**Records for the exercise**:
=======

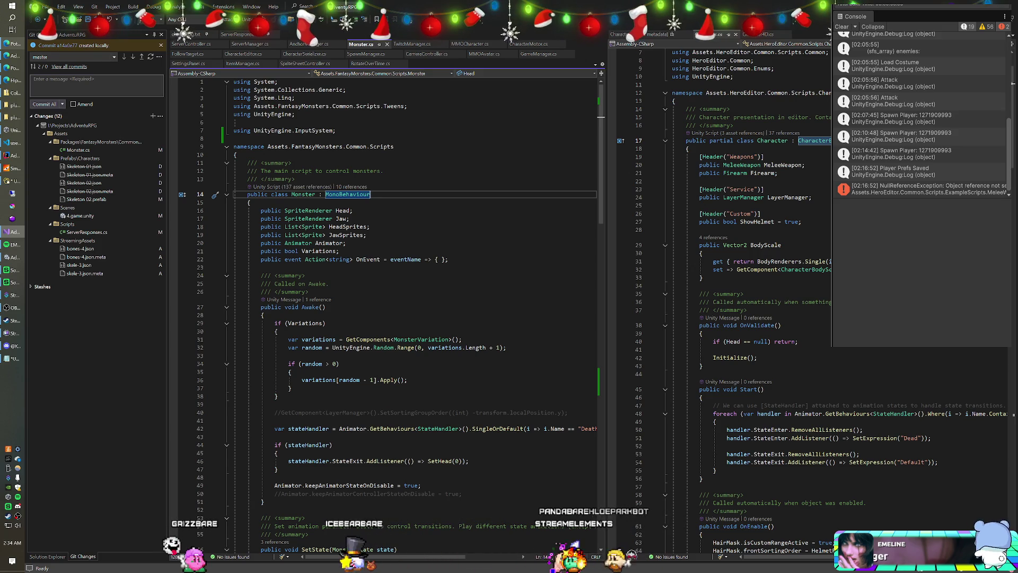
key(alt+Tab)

=======

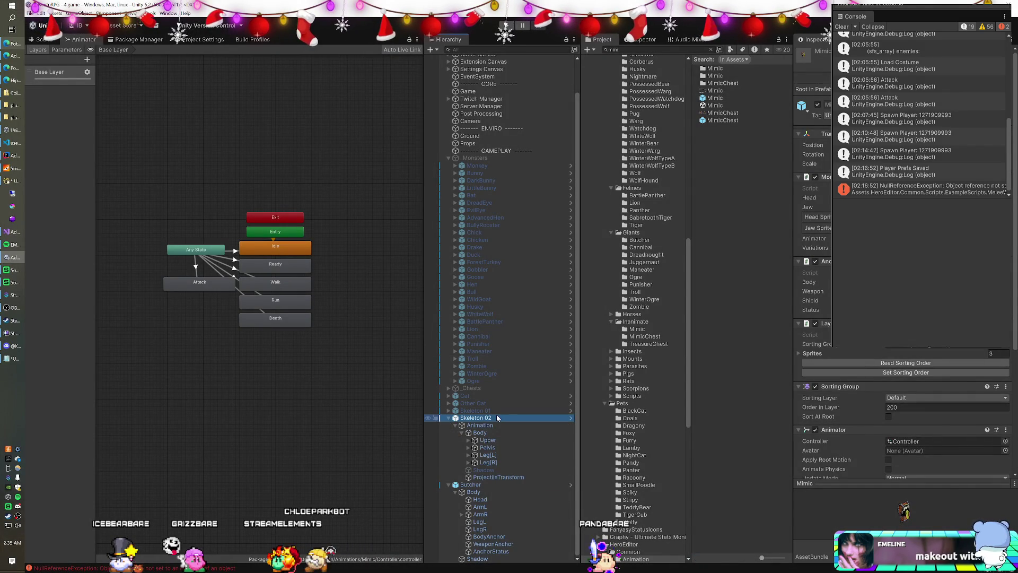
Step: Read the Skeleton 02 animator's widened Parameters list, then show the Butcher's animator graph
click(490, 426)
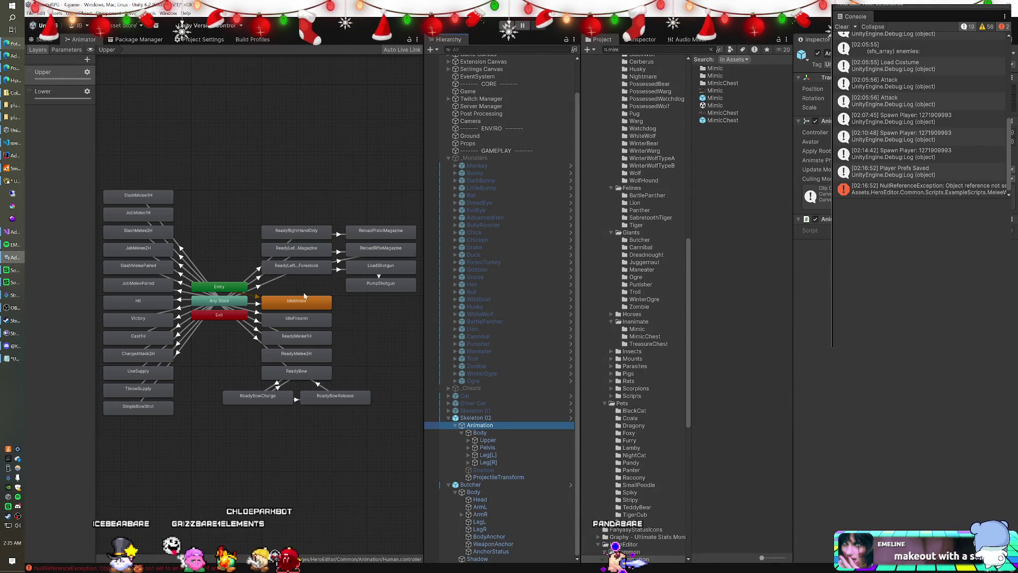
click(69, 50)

=======

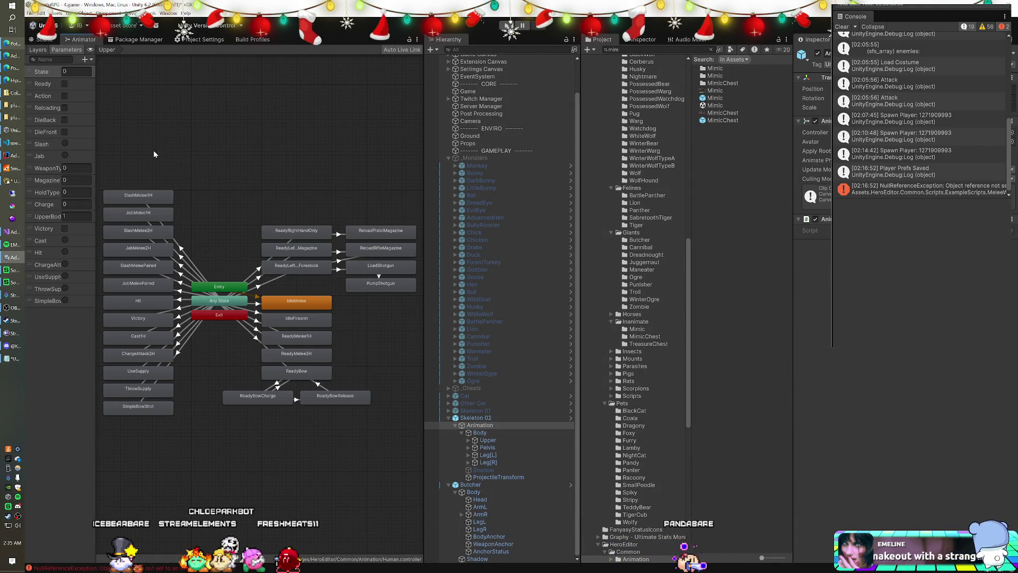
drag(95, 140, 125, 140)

=======

**Work instructions**: Write back the stretch of lines above that begins with the line holding "Step: Read the" and ends with the line holding "click(69, 50)", both included, exactly as written. Pictures stay out.

**Solved exercise**:
Step: Read the Skeleton 02 animator's widened Parameters list, then show the Butcher's animator graph
click(490, 426)
click(69, 50)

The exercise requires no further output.